Like the death of the novel, the death of the suit has been loudly and frequently proclaimed. Dressing down, we are told, is the new chic. Anyone who knows a seam from a salmon sandwich knows that the future lies in airy, informal separates, designer T-shirts, sandy-beige carpenter pants and deck shoes. Wear anything more formal, and you must be some oddball with a uniform fetish.

The latest bringer of this happy news is Moss Bros, the tuxedo-rentals company which now owns most men's fashion shops in the UK. This week they announced two things: first that they'd suffered losses of £16m in the last year; and second that they were "sidelining formalwear" in their high- street chain stores. In future, "There will be a de-emphasis on suits," said Rowland Gee, managing director. "There's a future for suits, but it's in top-brand versatile suits, not indifferent classic suits that are unexciting. The classic pinstripe look has taken a hit."

We can concede Mr Gee a point. Men's suits in shop windows at Moss Bros's stores - Blazer, Savoy Taylors Guild, The Suit Company, Cecil Gee - have indeed reached a level of grey, anodyne boringness that would sedate a herd of stampeding buffalo. Even Hugo Boss, the German suit-maker that once turned out sexy, streamlined Vorsprung durch technik three-piece jobs, has become, under Moss Bros's management, terminally dull.

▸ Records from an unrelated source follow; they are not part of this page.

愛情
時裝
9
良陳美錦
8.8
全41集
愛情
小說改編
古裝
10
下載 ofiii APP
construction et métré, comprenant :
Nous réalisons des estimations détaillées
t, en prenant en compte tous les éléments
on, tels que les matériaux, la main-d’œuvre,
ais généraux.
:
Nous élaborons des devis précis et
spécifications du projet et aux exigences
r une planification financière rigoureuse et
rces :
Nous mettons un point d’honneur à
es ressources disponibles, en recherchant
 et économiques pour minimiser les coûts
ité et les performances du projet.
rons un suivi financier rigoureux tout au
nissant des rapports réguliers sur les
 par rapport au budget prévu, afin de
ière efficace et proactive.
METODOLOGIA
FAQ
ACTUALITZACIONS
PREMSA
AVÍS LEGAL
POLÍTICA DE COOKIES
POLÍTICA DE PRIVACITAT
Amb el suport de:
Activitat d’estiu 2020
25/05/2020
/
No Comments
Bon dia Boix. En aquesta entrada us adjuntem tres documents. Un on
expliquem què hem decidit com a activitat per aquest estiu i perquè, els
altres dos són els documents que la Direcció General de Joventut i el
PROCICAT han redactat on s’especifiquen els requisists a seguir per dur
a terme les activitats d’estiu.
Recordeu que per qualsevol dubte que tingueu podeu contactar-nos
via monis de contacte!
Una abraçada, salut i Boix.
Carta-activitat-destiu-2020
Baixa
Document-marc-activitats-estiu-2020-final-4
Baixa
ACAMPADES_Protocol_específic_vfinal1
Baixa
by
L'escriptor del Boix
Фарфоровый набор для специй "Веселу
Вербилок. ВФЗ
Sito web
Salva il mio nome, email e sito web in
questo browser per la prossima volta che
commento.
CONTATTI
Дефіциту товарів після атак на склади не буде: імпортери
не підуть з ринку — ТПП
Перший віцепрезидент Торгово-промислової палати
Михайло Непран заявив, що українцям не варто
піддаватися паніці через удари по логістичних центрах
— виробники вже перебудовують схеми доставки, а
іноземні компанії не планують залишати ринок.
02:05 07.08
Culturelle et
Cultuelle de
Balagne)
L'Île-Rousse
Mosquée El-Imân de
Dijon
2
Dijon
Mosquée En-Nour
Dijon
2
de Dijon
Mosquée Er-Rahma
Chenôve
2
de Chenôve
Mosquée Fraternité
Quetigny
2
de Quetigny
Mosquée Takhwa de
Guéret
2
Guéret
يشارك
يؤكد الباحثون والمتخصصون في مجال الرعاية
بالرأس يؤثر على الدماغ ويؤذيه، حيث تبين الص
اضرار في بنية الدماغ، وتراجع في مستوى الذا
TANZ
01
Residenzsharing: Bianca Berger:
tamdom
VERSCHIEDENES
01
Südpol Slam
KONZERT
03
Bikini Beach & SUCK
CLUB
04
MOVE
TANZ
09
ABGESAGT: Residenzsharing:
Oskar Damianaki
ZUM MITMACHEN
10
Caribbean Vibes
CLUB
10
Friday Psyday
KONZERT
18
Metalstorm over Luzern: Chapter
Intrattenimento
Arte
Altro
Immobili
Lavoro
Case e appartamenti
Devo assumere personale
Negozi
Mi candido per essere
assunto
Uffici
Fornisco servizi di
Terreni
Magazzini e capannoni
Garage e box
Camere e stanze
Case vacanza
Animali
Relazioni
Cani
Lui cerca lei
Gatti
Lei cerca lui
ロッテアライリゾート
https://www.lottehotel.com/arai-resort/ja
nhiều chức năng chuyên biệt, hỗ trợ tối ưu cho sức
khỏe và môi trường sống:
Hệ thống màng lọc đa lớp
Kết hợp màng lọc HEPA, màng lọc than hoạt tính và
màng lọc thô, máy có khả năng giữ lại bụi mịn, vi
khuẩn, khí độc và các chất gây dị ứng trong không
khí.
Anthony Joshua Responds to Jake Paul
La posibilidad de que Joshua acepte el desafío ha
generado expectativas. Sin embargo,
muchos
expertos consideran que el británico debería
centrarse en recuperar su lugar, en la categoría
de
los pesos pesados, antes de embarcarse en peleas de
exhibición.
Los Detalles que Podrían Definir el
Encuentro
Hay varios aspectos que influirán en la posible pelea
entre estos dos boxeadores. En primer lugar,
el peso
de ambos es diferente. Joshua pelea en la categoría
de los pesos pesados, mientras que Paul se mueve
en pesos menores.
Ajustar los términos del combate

We can blame the legendary DJ-hirers for many things. They're the reason why men's clothes shops are now oceans of grey and beige, the material about as appealing as sandpaper. They're the reason the word "suit" has become a generic term for characterless, number-crunching anonymity.

But Mr Gee is quite wrong about pinstripes. In this company, the classic pinstripe sticks out a mile. It was a gorgeous invention, impeccably smart but mildly subversive, as if always mocking the very formality that engendered it. The trouble is, nobody wears pinstripe any more, not because it is too boring but because it is too dandified.

Instead, the business male strives to be... But I think you know what's coming, don't you? You know the dread word that has single-handedly ruined the men's fashion industry at street level. Here's a clue: a hundred of Moss Bros's chain stores will be relaunched next year under the title "CODE shops". The letters stand for "Casual Office Dressing and Essentials". And it's the C-word that I've come to hate.

Casual! When did we decide we all wanted to be casual (or "casual but smart" in that oikish, nightclub-bouncer phrase)? Let me remind you what it means: "Accidental, unforeseen, occasional, off-hand" says the Chambers Dictionary, "(of sexual relations) lacking in depth of feeling or commitment; negligent; careless; unceremonious".

What a litany of awkward, unsophisticated connotations, compared to the sensational armour of a good suit, the floor-to-ceiling, all-embracing, second-skin sweep of a well-cut two-piece, the cool bella figura of the long-fitting jacket, the pleat-fronted strides, the four-button cuff...

What we need is for British tailors to make more interesting suits, to make them cheaper than Paul Smith but with the same zing and dazzle. Black suits à la Reservoir Dogs. Green or purple check suits like Ozwald Boateng's gorgeous peacock range. Suits with cool red stitching on the shoulder and polka-dot linings like William Hunt's of Neal Street. Suits with some colour in the weave, or a white buttonhole...

Hell, just something with a hint of character about it, to stop us falling into either the narcoleptic embrace of the Grey Business Horror, or the Casual Camouflage of the modern British slob.